The appointment of Mr D’Amaro was widely expected in Hollywood. The 54-year-old, who has spent most of his career at Disney, runs the division that in recent years has provided the bulk of the company’s profits.

Yet even as Disney doubles down on its successful parks, it must not ignore the entertainment side of its business. Without Disney’s creative content, the parks will lose their magic — and their profitability.

In 1957 Walt Disney drew a diagram of his company’s business model, complete with drawings of Mickey Mouse, Donald Duck and other characters. At the centre of the diagram was the film studio, churning out movies.

Around it were the various ways of monetising the studio’s creative output: from television to merchandise, publications, music and, at the bottom, the then-new Disneyland theme park.

Since then Disneyland and its five sister parks around the world have come to be the main profit engines of the company. In its latest financial year, ending in September, the experiences division — which includes cruises and merchandise as well as the parks — accounted for 37 per cent of Disney’s revenue and 57 per cent of its operating profit. The day before Mr D’Amaro’s appointment the company announced that experiences brought in 72 per cent of Disney’s operating profit in the final three months of 2025.

Their dominance is relatively new. A decade ago parks and related businesses accounted for only a third of company profits, while television brought in the lion’s share. Ten years on entertainment has changed beyond recognition. Cable TV has collapsed. The cinema box office has taken a big hit. Streaming, which to a large extent has taken their place, is now profitable for Disney, but far less so than its old cable business was.

And Disney+ faces new competition: not just from Netflix (which is trying to gobble up Warner Bros Discovery, another legacy giant), but from social platforms like YouTube and TikTok that absorb ever more of people’s waking hours.

Amid this devastation, parks have thrived.
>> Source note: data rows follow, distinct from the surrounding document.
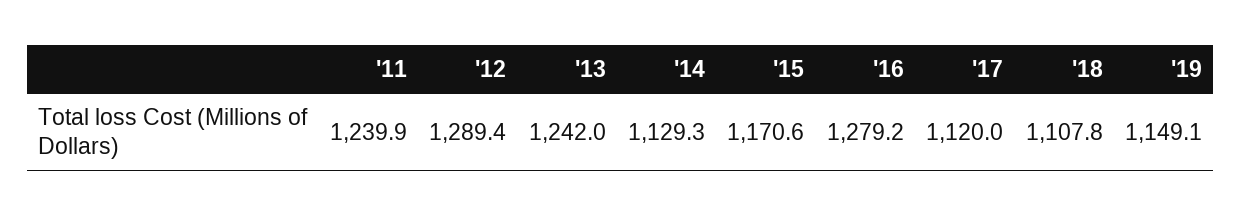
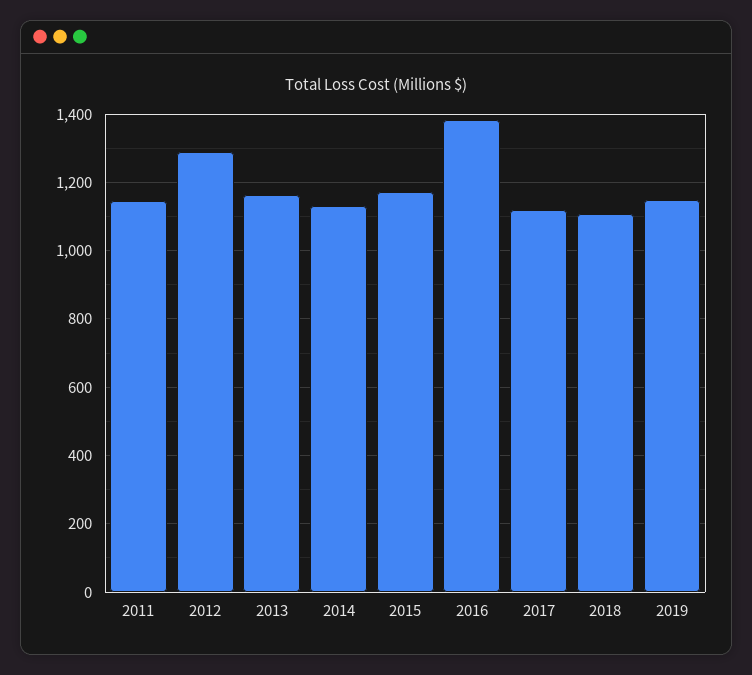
  {
-   "'11": 1239.9,
+   "'11": 1140,
    "'12": 1289.4,
-   "'13": 1242,
+   "'13": 1160,
    "'14": 1129.3,
    "'15": 1170.6,
-   "'16": 1279.2,
+   "'16": 1380,
    "'17": 1120,
    "'18": 1107.8,
    "'19": 1149.1
  }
As people spend more time on screens at home, they seem to be looking for new ways to let off steam (and spend money) in real life. Disney has ruthlessly taken advantage of this: tickets for a single day at its California park on a summer weekend can cost a family of four more than $US1,000 ($1400); once inside, they have the option of paying more to get to the front of queues. To keep up with demand, it is investing $US60 billion in its parks and cruises over the decade to 2033. Its latest cruise ship, the Adventure, will set sail in March. A seventh park is being built in Abu Dhabi.

Mr D’Amaro, who takes charge next month, will face two big challenges. One is Donald Trump, whose presidency appears to be repelling foreign tourists. Disney’s share price slid by 5 per cent after it said on February 2nd that its parks faced unspecified “headwinds” in attracting international visitors.

The other, longer-term risk concerns Disney’s creative magic, on which all of its entertainment empire relies. Movies may no longer contribute much to Disney’s bottom line. But the ideas within them are what draw people to Disney’s higher-value experiences. Visitors pay through the nose to ride the Millennium Falcon or explore the Avengers Campus because they love the movies on which these are based.

Yet the creative engines seem to be sputtering. The Mandalorian and Grogu, expected in May, will be the first Star Wars cinema release in nearly seven years. Fans seem to be cooling on the Marvel superhero franchise. And fresh ideas are scarce: this year’s Disney slate includes a live-action remake of Moana and a fifth Toy Story movie.

For now, Disney’s busy parks and cruise ships mean that investors can look beyond a limp performance at the box office. But Mr D’Amaro, who has little experience on the entertainment side of the business, will need to rekindle the creative brilliance at the centre of Walt Disney’s diagram.

Parks may be where the profits are made these days. But you can only go on charging $US275 (plus tax) for a light sabre if visitors love the films.